#### Extracted page text data:
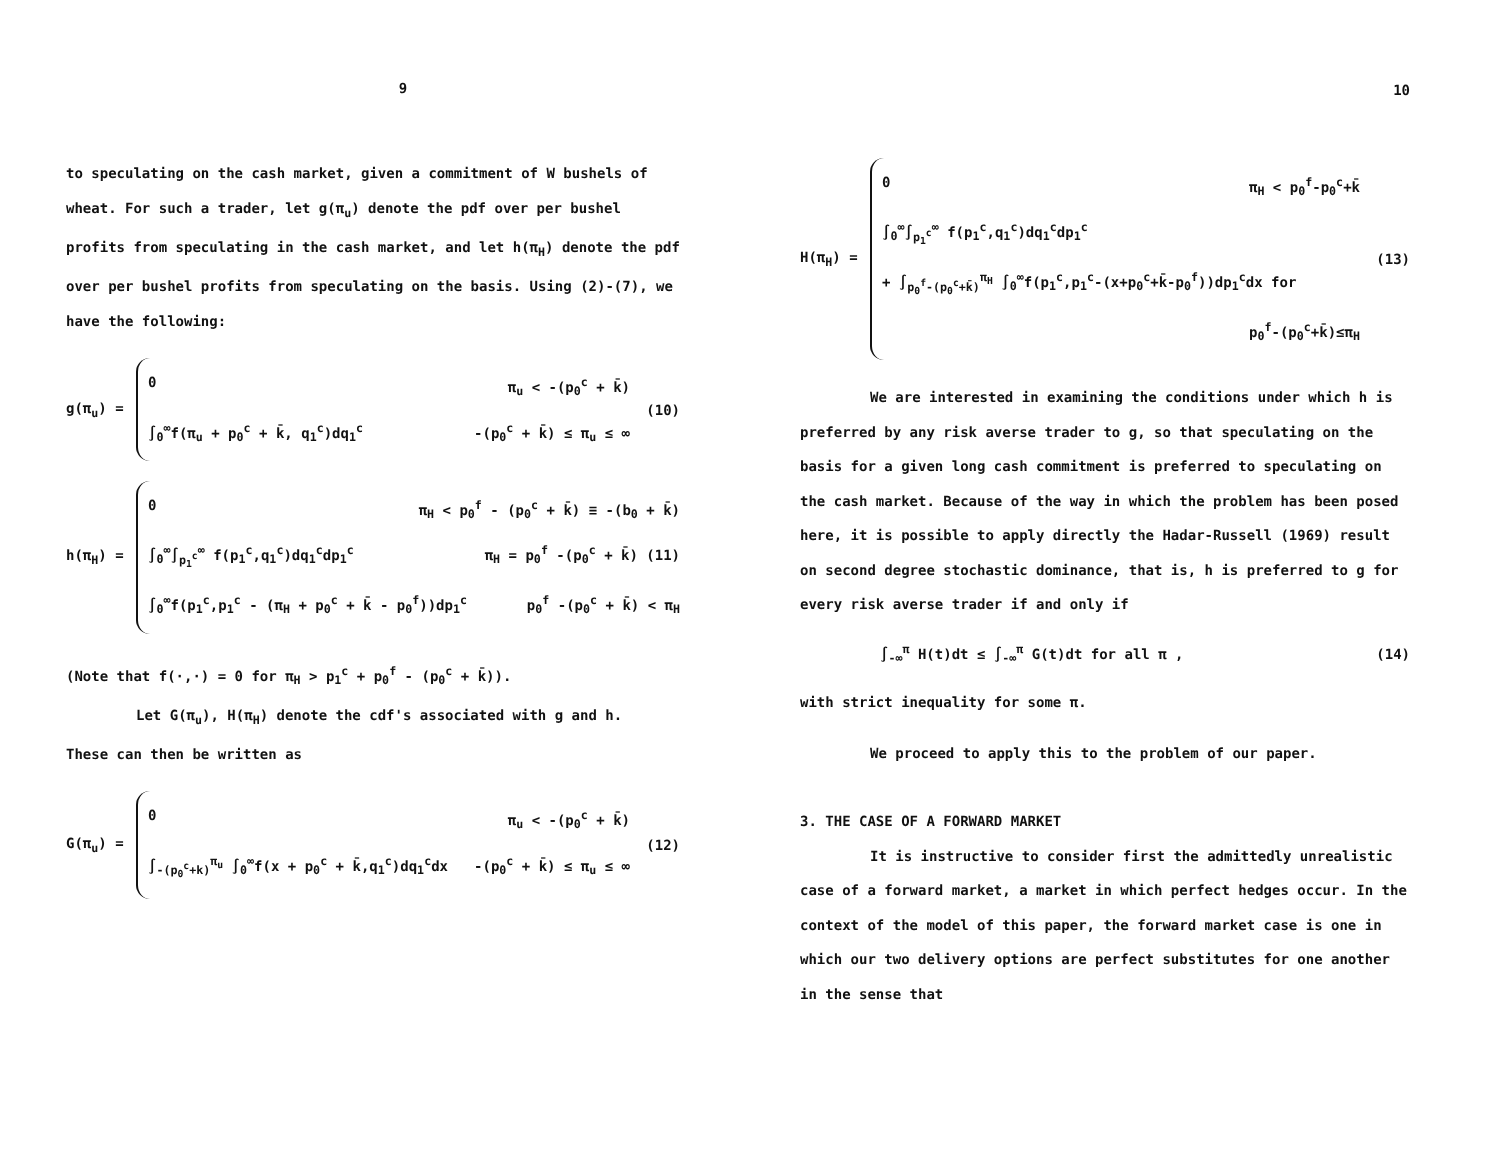9
to speculating on the cash market, given a commitment of W bushels of wheat. For such a trader, let g(π<sub>u</sub>) denote the pdf over per bushel profits from speculating in the cash market, and let h(π<sub>H</sub>) denote the pdf over per bushel profits from speculating on the basis. Using (2)-(7), we have the following:
g(π<sub>u</sub>) =
0 π<sub>u</sub> < -(p<sub>0</sub><sup>c</sup> + k̄)
∫<sub>0</sub><sup>∞</sup>f(π<sub>u</sub> + p<sub>0</sub><sup>c</sup> + k̄, q<sub>1</sub><sup>c</sup>)dq<sub>1</sub><sup>c</sup> -(p<sub>0</sub><sup>c</sup> + k̄) ≤ π<sub>u</sub> ≤ ∞
(10)
h(π<sub>H</sub>) =
0 π<sub>H</sub> < p<sub>0</sub><sup>f</sup> - (p<sub>0</sub><sup>c</sup> + k̄) ≡ -(b<sub>0</sub> + k̄)
∫<sub>0</sub><sup>∞</sup>∫<sub>p<sub>1</sub><sup>c</sup></sub><sup>∞</sup> f(p<sub>1</sub><sup>c</sup>,q<sub>1</sub><sup>c</sup>)dq<sub>1</sub><sup>c</sup>dp<sub>1</sub><sup>c</sup> π<sub>H</sub> = p<sub>0</sub><sup>f</sup> -(p<sub>0</sub><sup>c</sup> + k̄) (11)
∫<sub>0</sub><sup>∞</sup>f(p<sub>1</sub><sup>c</sup>,p<sub>1</sub><sup>c</sup> - (π<sub>H</sub> + p<sub>0</sub><sup>c</sup> + k̄ - p<sub>0</sub><sup>f</sup>))dp<sub>1</sub><sup>c</sup> p<sub>0</sub><sup>f</sup> -(p<sub>0</sub><sup>c</sup> + k̄) < π<sub>H</sub>
(Note that f(·,·) = 0 for π<sub>H</sub> > p<sub>1</sub><sup>c</sup> + p<sub>0</sub><sup>f</sup> - (p<sub>0</sub><sup>c</sup> + k̄)).
Let G(π<sub>u</sub>), H(π<sub>H</sub>) denote the cdf's associated with g and h.
These can then be written as
G(π<sub>u</sub>) =
0 π<sub>u</sub> < -(p<sub>0</sub><sup>c</sup> + k̄)
∫<sub>-(p<sub>0</sub><sup>c</sup>+k)</sub><sup>π<sub>u</sub></sup> ∫<sub>0</sub><sup>∞</sup>f(x + p<sub>0</sub><sup>c</sup> + k̄,q<sub>1</sub><sup>c</sup>)dq<sub>1</sub><sup>c</sup>dx -(p<sub>0</sub><sup>c</sup> + k̄) ≤ π<sub>u</sub> ≤ ∞
(12)
10
H(π<sub>H</sub>) =
0 π<sub>H</sub> < p<sub>0</sub><sup>f</sup>-p<sub>0</sub><sup>c</sup>+k̄
∫<sub>0</sub><sup>∞</sup>∫<sub>p<sub>1</sub><sup>c</sup></sub><sup>∞</sup> f(p<sub>1</sub><sup>c</sup>,q<sub>1</sub><sup>c</sup>)dq<sub>1</sub><sup>c</sup>dp<sub>1</sub><sup>c</sup>
+ ∫<sub>p<sub>0</sub><sup>f</sup>-(p<sub>0</sub><sup>c</sup>+k̄)</sub><sup>π<sub>H</sub></sup> ∫<sub>0</sub><sup>∞</sup>f(p<sub>1</sub><sup>c</sup>,p<sub>1</sub><sup>c</sup>-(x+p<sub>0</sub><sup>c</sup>+k̄-p<sub>0</sub><sup>f</sup>))dp<sub>1</sub><sup>c</sup>dx for
p<sub>0</sub><sup>f</sup>-(p<sub>0</sub><sup>c</sup>+k̄)≤π<sub>H</sub>
(13)
We are interested in examining the conditions under which h is preferred by any risk averse trader to g, so that speculating on the basis for a given long cash commitment is preferred to speculating on the cash market. Because of the way in which the problem has been posed here, it is possible to apply directly the Hadar-Russell (1969) result on second degree stochastic dominance, that is, h is preferred to g for every risk averse trader if and only if
∫<sub>-∞</sub><sup>π</sup> H(t)dt ≤ ∫<sub>-∞</sub><sup>π</sup> G(t)dt for all π ,
(14)
with strict inequality for some π.
We proceed to apply this to the problem of our paper.
3. THE CASE OF A FORWARD MARKET
It is instructive to consider first the admittedly unrealistic case of a forward market, a market in which perfect hedges occur. In the context of the model of this paper, the forward market case is one in which our two delivery options are perfect substitutes for one another in the sense that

#### Aim of the task:
For this exercise, output the records exactly but omit their pictures.

#### Task answer:
9
to speculating on the cash market, given a commitment of W bushels of wheat. For such a trader, let g(π<sub>u</sub>) denote the pdf over per bushel profits from speculating in the cash market, and let h(π<sub>H</sub>) denote the pdf over per bushel profits from speculating on the basis. Using (2)-(7), we have the following:
g(π<sub>u</sub>) =
0 π<sub>u</sub> < -(p<sub>0</sub><sup>c</sup> + k̄)
∫<sub>0</sub><sup>∞</sup>f(π<sub>u</sub> + p<sub>0</sub><sup>c</sup> + k̄, q<sub>1</sub><sup>c</sup>)dq<sub>1</sub><sup>c</sup> -(p<sub>0</sub><sup>c</sup> + k̄) ≤ π<sub>u</sub> ≤ ∞
(10)
h(π<sub>H</sub>) =
0 π<sub>H</sub> < p<sub>0</sub><sup>f</sup> - (p<sub>0</sub><sup>c</sup> + k̄) ≡ -(b<sub>0</sub> + k̄)
∫<sub>0</sub><sup>∞</sup>∫<sub>p<sub>1</sub><sup>c</sup></sub><sup>∞</sup> f(p<sub>1</sub><sup>c</sup>,q<sub>1</sub><sup>c</sup>)dq<sub>1</sub><sup>c</sup>dp<sub>1</sub><sup>c</sup> π<sub>H</sub> = p<sub>0</sub><sup>f</sup> -(p<sub>0</sub><sup>c</sup> + k̄) (11)
∫<sub>0</sub><sup>∞</sup>f(p<sub>1</sub><sup>c</sup>,p<sub>1</sub><sup>c</sup> - (π<sub>H</sub> + p<sub>0</sub><sup>c</sup> + k̄ - p<sub>0</sub><sup>f</sup>))dp<sub>1</sub><sup>c</sup> p<sub>0</sub><sup>f</sup> -(p<sub>0</sub><sup>c</sup> + k̄) < π<sub>H</sub>
(Note that f(·,·) = 0 for π<sub>H</sub> > p<sub>1</sub><sup>c</sup> + p<sub>0</sub><sup>f</sup> - (p<sub>0</sub><sup>c</sup> + k̄)).
Let G(π<sub>u</sub>), H(π<sub>H</sub>) denote the cdf's associated with g and h.
These can then be written as
G(π<sub>u</sub>) =
0 π<sub>u</sub> < -(p<sub>0</sub><sup>c</sup> + k̄)
∫<sub>-(p<sub>0</sub><sup>c</sup>+k)</sub><sup>π<sub>u</sub></sup> ∫<sub>0</sub><sup>∞</sup>f(x + p<sub>0</sub><sup>c</sup> + k̄,q<sub>1</sub><sup>c</sup>)dq<sub>1</sub><sup>c</sup>dx -(p<sub>0</sub><sup>c</sup> + k̄) ≤ π<sub>u</sub> ≤ ∞
(12)
10
H(π<sub>H</sub>) =
0 π<sub>H</sub> < p<sub>0</sub><sup>f</sup>-p<sub>0</sub><sup>c</sup>+k̄
∫<sub>0</sub><sup>∞</sup>∫<sub>p<sub>1</sub><sup>c</sup></sub><sup>∞</sup> f(p<sub>1</sub><sup>c</sup>,q<sub>1</sub><sup>c</sup>)dq<sub>1</sub><sup>c</sup>dp<sub>1</sub><sup>c</sup>
+ ∫<sub>p<sub>0</sub><sup>f</sup>-(p<sub>0</sub><sup>c</sup>+k̄)</sub><sup>π<sub>H</sub></sup> ∫<sub>0</sub><sup>∞</sup>f(p<sub>1</sub><sup>c</sup>,p<sub>1</sub><sup>c</sup>-(x+p<sub>0</sub><sup>c</sup>+k̄-p<sub>0</sub><sup>f</sup>))dp<sub>1</sub><sup>c</sup>dx for
p<sub>0</sub><sup>f</sup>-(p<sub>0</sub><sup>c</sup>+k̄)≤π<sub>H</sub>
(13)
We are interested in examining the conditions under which h is preferred by any risk averse trader to g, so that speculating on the basis for a given long cash commitment is preferred to speculating on the cash market. Because of the way in which the problem has been posed here, it is possible to apply directly the Hadar-Russell (1969) result on second degree stochastic dominance, that is, h is preferred to g for every risk averse trader if and only if
∫<sub>-∞</sub><sup>π</sup> H(t)dt ≤ ∫<sub>-∞</sub><sup>π</sup> G(t)dt for all π ,
(14)
with strict inequality for some π.
We proceed to apply this to the problem of our paper.
3. THE CASE OF A FORWARD MARKET
It is instructive to consider first the admittedly unrealistic case of a forward market, a market in which perfect hedges occur. In the context of the model of this paper, the forward market case is one in which our two delivery options are perfect substitutes for one another in the sense that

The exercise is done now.